The sociological dimension of inclusion
It was Talcott Parsons who introduced the term inclusion in sociological theory. The term was then developed by Niklas Luhmann. Parson understands inclusion in the evolutionary development of society as the involvement of players who have been excluded so far in subsystems. According to Luhmann, inclusion means participating in the benefits of the various functional systems. Émile Durkheim defines inclusion as the successful realisation of social solidarity. Michel Foucault ascribes a disciplinary character to exclusion as well as inclusion. Pierre Bourdieu‘s theory of inequality is equally founded on the dichotomy of inclusion and exclusion. Another author associated with the sociological concept of inclusion is the British sociologist Thomas H. Marshall, who founded the welfare-state concept of citizenship.
“For persons with disabilities, inclusion means to participate actively and self-determinedly in life and society with full civil rights.”
The Convention on the Rights of Persons with Disabilities was adopted on 13 May 2006 by the UN General Assembly in New York based on the Universal Declaration of Human Rights and took effect on 3 May 2008. The UN Convention on the Rights of Persons with Disabilities (CRPD) is an international law treaty, concluded by 177 states and the European Union by ratification, accession or (in the case of the EU) formal confirmation.
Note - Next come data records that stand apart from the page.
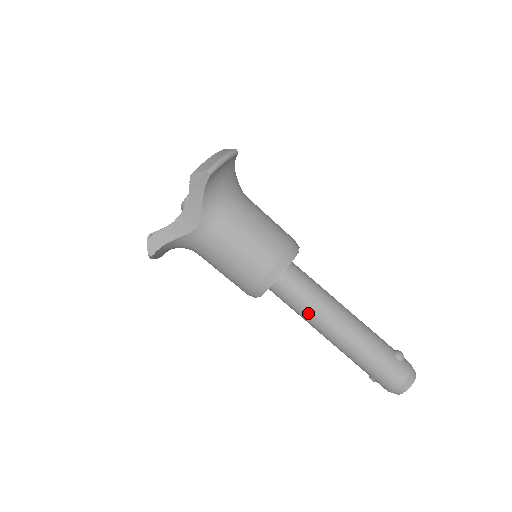
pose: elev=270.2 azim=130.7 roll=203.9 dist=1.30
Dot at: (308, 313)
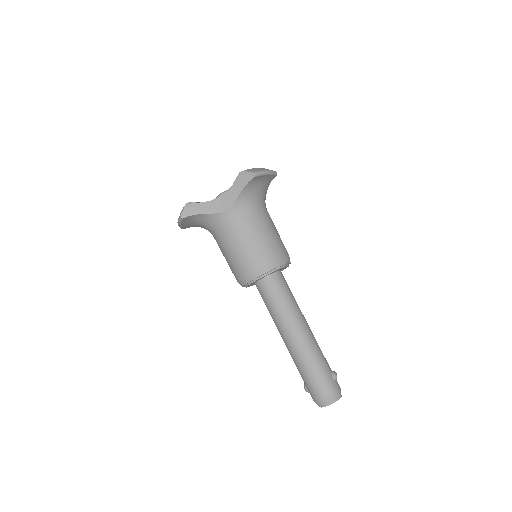
Dot at: (279, 312)
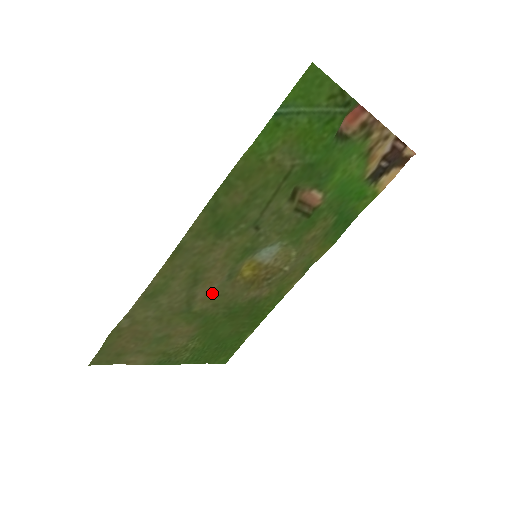
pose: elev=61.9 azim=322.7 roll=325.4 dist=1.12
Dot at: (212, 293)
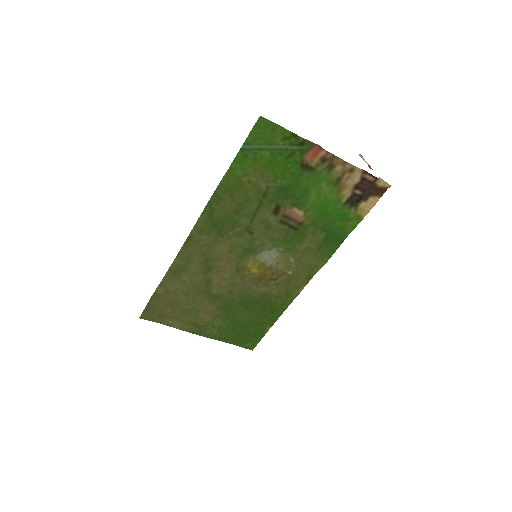
Dot at: (225, 281)
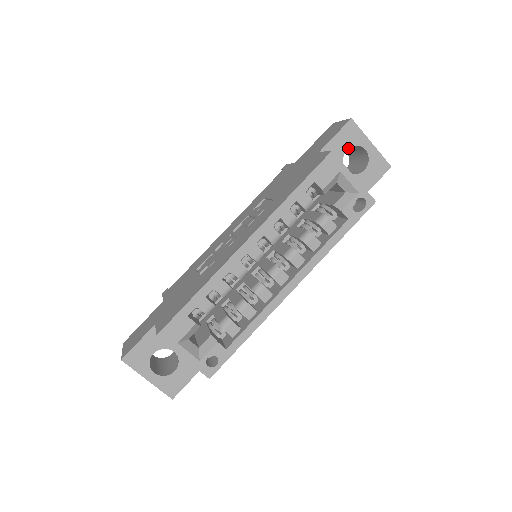
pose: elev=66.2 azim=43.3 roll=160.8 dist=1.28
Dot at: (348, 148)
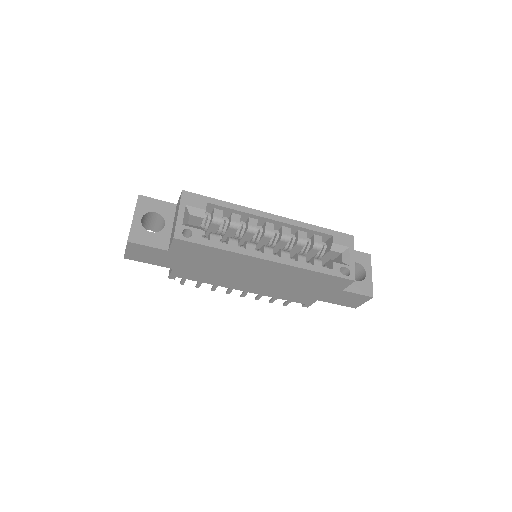
Dot at: occluded
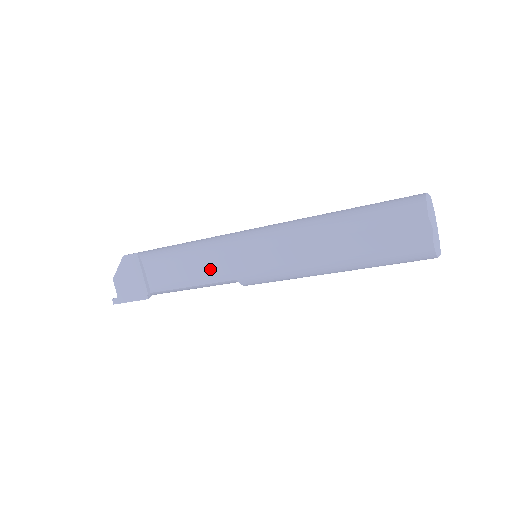
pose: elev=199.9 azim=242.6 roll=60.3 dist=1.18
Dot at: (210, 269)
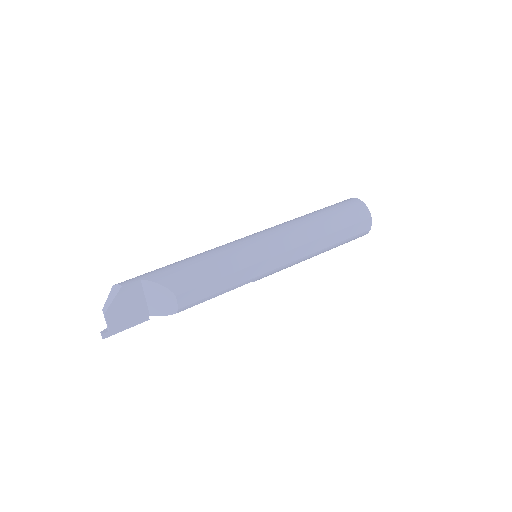
Dot at: (240, 278)
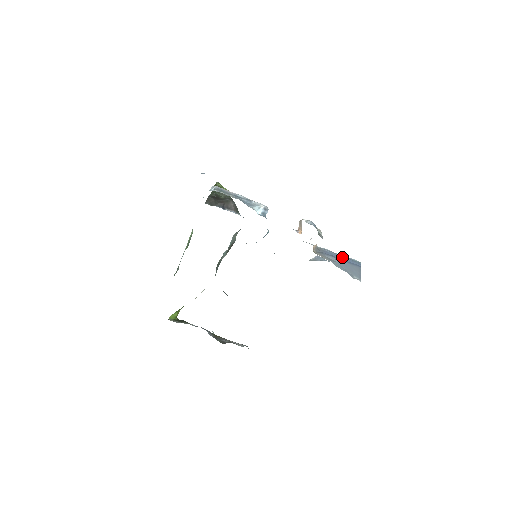
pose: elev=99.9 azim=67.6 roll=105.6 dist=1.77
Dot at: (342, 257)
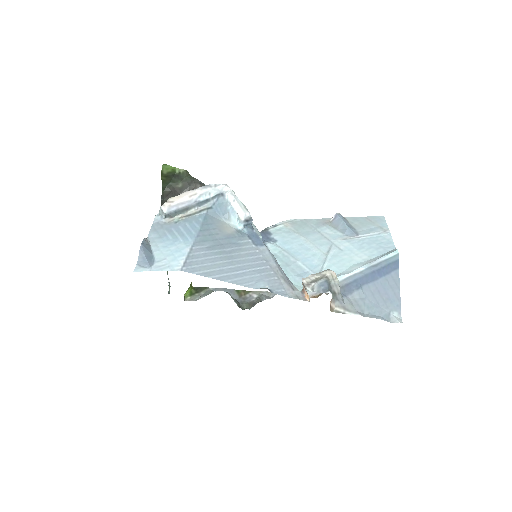
Dot at: (371, 273)
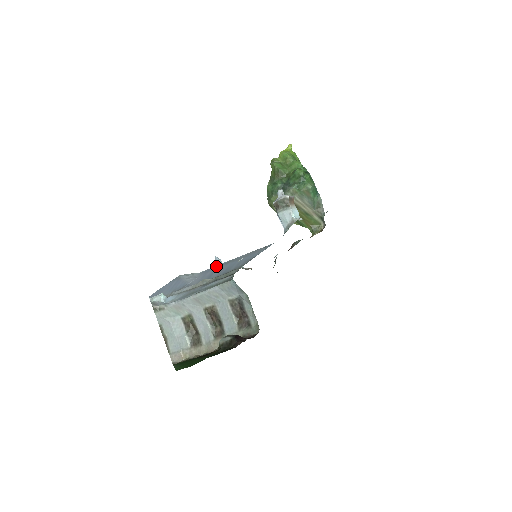
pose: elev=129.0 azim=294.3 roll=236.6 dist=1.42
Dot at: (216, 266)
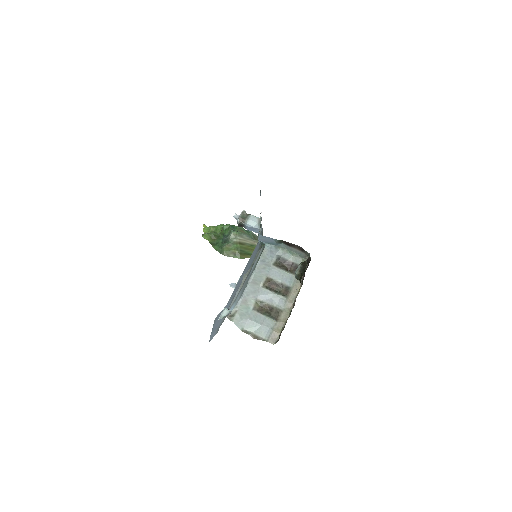
Dot at: (237, 284)
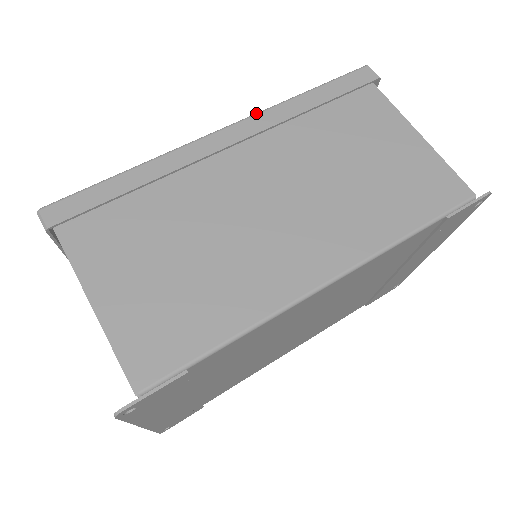
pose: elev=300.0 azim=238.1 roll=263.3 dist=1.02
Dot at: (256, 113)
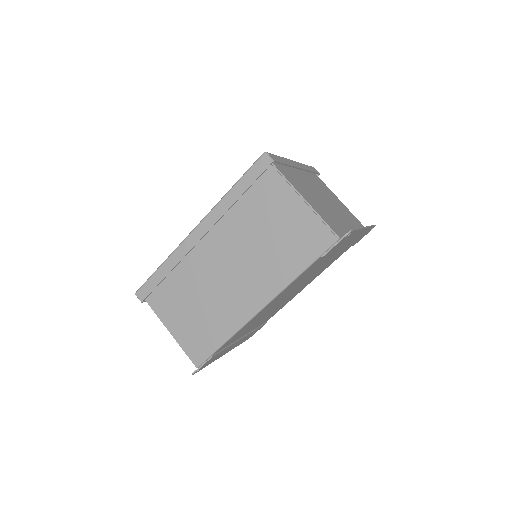
Dot at: (209, 213)
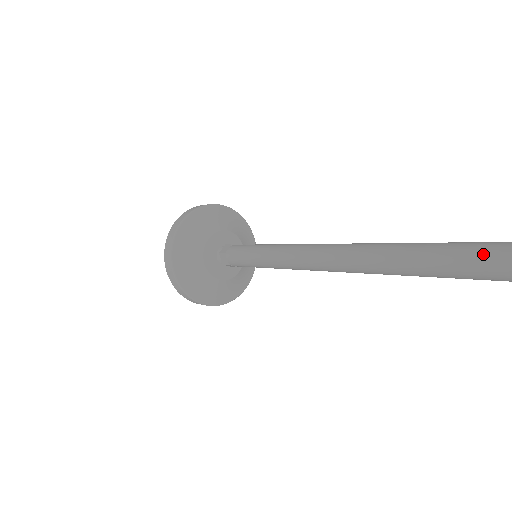
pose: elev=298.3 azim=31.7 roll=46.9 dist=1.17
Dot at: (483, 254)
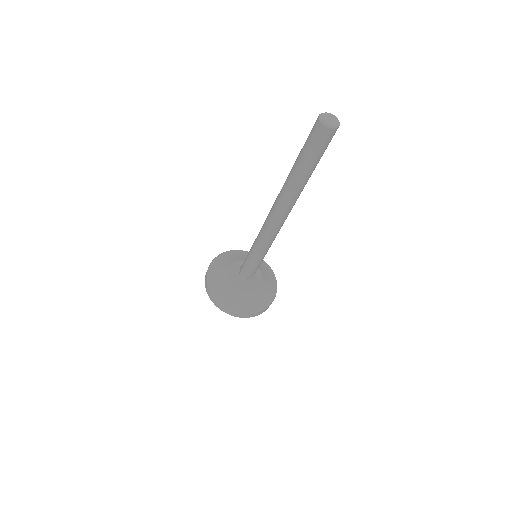
Dot at: occluded
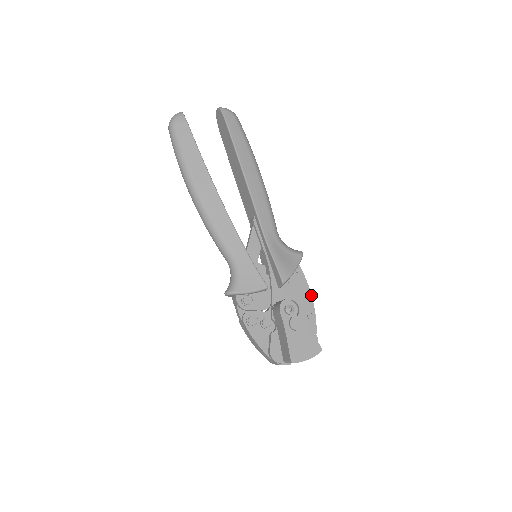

It spells out in concrete terms the eight human rights conventions existing to date for the life situations of persons with disabilities.
Article 3 of the Convention lays down the guiding principles:
a) Respect for inherent dignity, individual autonomy including the freedom to make one’s own choices, and independence of persons;
d) Full and effective participation and inclusion in society;
d) Respect for difference and acceptance of persons with disabilities as part of human diversity and humanity;
e) Equality of opportunity;
g) Equality between men and women;
h) Respect for the evolving capacities of children with disabilities and respect for the right of children with disabilities to preserve their identities.
Article 4 of the UN Convention on the Rights of Persons with Disabilities reads: “the full realisation of all human rights and fundamental freedoms for all persons with disabilities without discrimination of any kind of the basis of disability.”
According to Article 4 (2) of the Convention, these rights need not be realized immediately but “progressively” — without prejudice to those obligations contained in the Convention that are immediately applicable according to international law. The Convention may thus be realised by a State Party progressively “to the maximum of its available resources”.
This limitation clearly shows that while the Convention should be practically implementable, it is well understood that any change of laws for inclusion and the implementation of accessibility takes some time as well as construction measures, training, or staff.
Progressive realisation relates to economic, social and cultural rights; it therefore refers to the human rights laid down in the UN Social Covenant.